Our University must further its recognition of the history of slavery


Ruben Tarajano

The University of Alabama owes the black community the human decency of a real apology.

Progress coming through the slow-moving wheel of Alabama’s bureaucracy cannot occur if we don’t start at the basics. The first step to recovery is admitting you have a problem, and the University needs its own intervention. UA’s extensive addiction to the exploitation of black bodies must be realized and accepted.

As members of the community at The University of Alabama, we walk on the graves of slaves every day, be it when you’re in your fraternity house, on the quad or even in Bryant-Denny Stadium. Many students of color realize this as a constant reality, and simultaneously, are well aware of the university’s deafening silence.

This silence leads us to ask, “Whose campus is this, anyways?” For Black students, the answer is clear.

Tour guides parade Civil War memorial sites – The Round House and the Civil War memorial on the quad — but conveniently disregard the history that made such sites possible. The lives wasted away to build the President’s Mansion; the sweat that dripped into the soil students study upon; the families who only knew what it was like to work under their master — this University.

At a campus which often aims to become the “Harvard of the South” or a “Southern Ivy”, it is necessary to take a look at some of the campuses the Capstone would like to mirror.

Campuses like Brown University have physical memorials at the hearts of their campuses recognizing their dark history in which slavery played a role. Even our fellow SEC campus, the University of Mississippi, has begun to carry out similar actions.

Now, there is some form of recognition of slavery on campus — two vaguely placed grave markers, placed in the shadows of a biology lecture hall. Out of sight, out of mind.

Saying that this isn’t enough is an understatement. A physical reminder of this poignant past exists feet away from where the University president resides — slave quarters, or “storage” as this institution prefers to refer to it. If someone forcibly entered my ancestor’s former home and used it as a storage unit, it would be akin to spitting in my face. In the same vein, UA is spitting in the face of its black students every day it fails to recognize the existence of its former slave quarters.

What a beautiful image it is to imagine what a museum or memorial within those walls would look like. If only Capstone Men and Women were detailing and honoring the lives who were made to provide labor without consent to make possible what UA is today.

In addition, The University of Alabama owes reparations. The Capstone stole from black folks something that could never be fully repaid. Locating the descendants of slaves owned by UA and its first professors is possible, and offering them scholarships and opportunities to excel can be the beginning of true healing and progress.
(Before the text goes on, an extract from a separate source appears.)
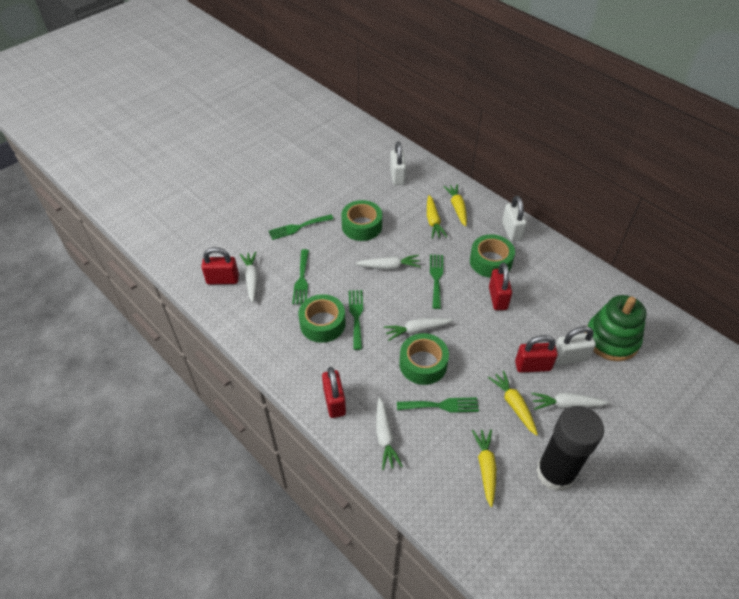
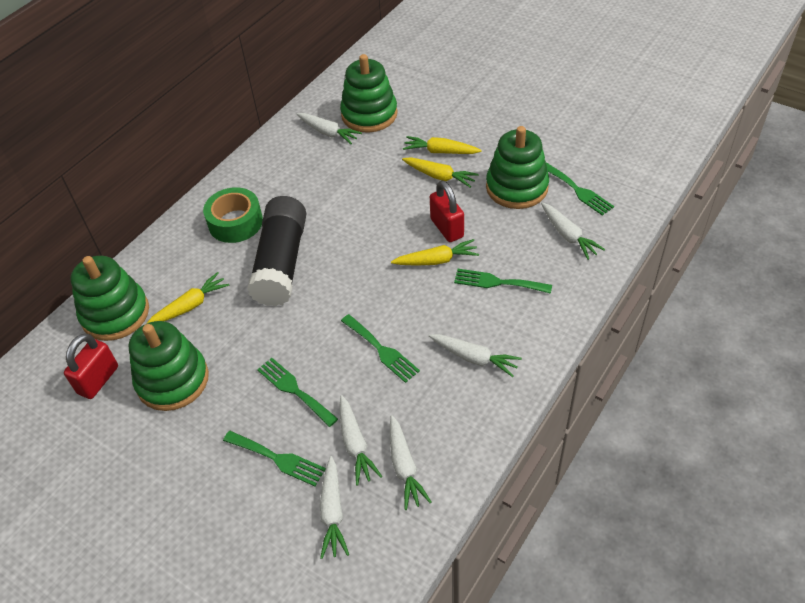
green stacking toy: [585,295,646,361] = 1 -> [71,256,149,341] [128,321,209,411] [340,54,398,132] [486,126,549,209] = 4
green tape: [298,294,345,343] [341,200,382,241] [399,333,449,385] [470,234,515,278] = 4 -> [203,187,263,243] = 1
red padlock: [201,247,239,285] [322,367,346,418] [489,263,512,310] [515,335,558,373] = 4 -> [64,333,118,399] [430,180,464,242] = 2
white carrot: [240,252,258,303] [355,255,421,270] [376,397,403,470] [384,318,453,341] [531,393,609,410] = 5 -> [297,113,362,144] [320,456,349,559] [340,395,382,486] [390,415,431,510] [429,334,522,377] [541,202,605,260] = 6
white padlock: [390,142,406,185] [502,196,527,241] [555,326,596,365] = 3 -> none = 0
True healing and progress also means recognizing who this institution has chosen to honor by emblazoning their names onto buildings. This includes Morgan Hall, named after a KKK leader, and Nott Hall, named after a physician who contributed to the racist philosophy of eugenics that provided false scientific evidence that black folks were inferior. Regardless of how this recognition is carried out, whether through new plaques on these buildings or a complete renaming, doing so in some form should be non-negotiable.

This, in addition to truly and properly memorializing the slaves which were here are not recommendations or “initiatives,” but rather, moral obligations. UA cannot truly make progress on race with its foot tied to the dragging weight of ignoring its racist past.

It is time for this institution to push for serious reforms in how it reflects on its history, because black history at The University of Alabama didn’t just start with Autherine Lucy.

Ruben Tarajano is a sophomore majoring in public health. His column runs biweekly.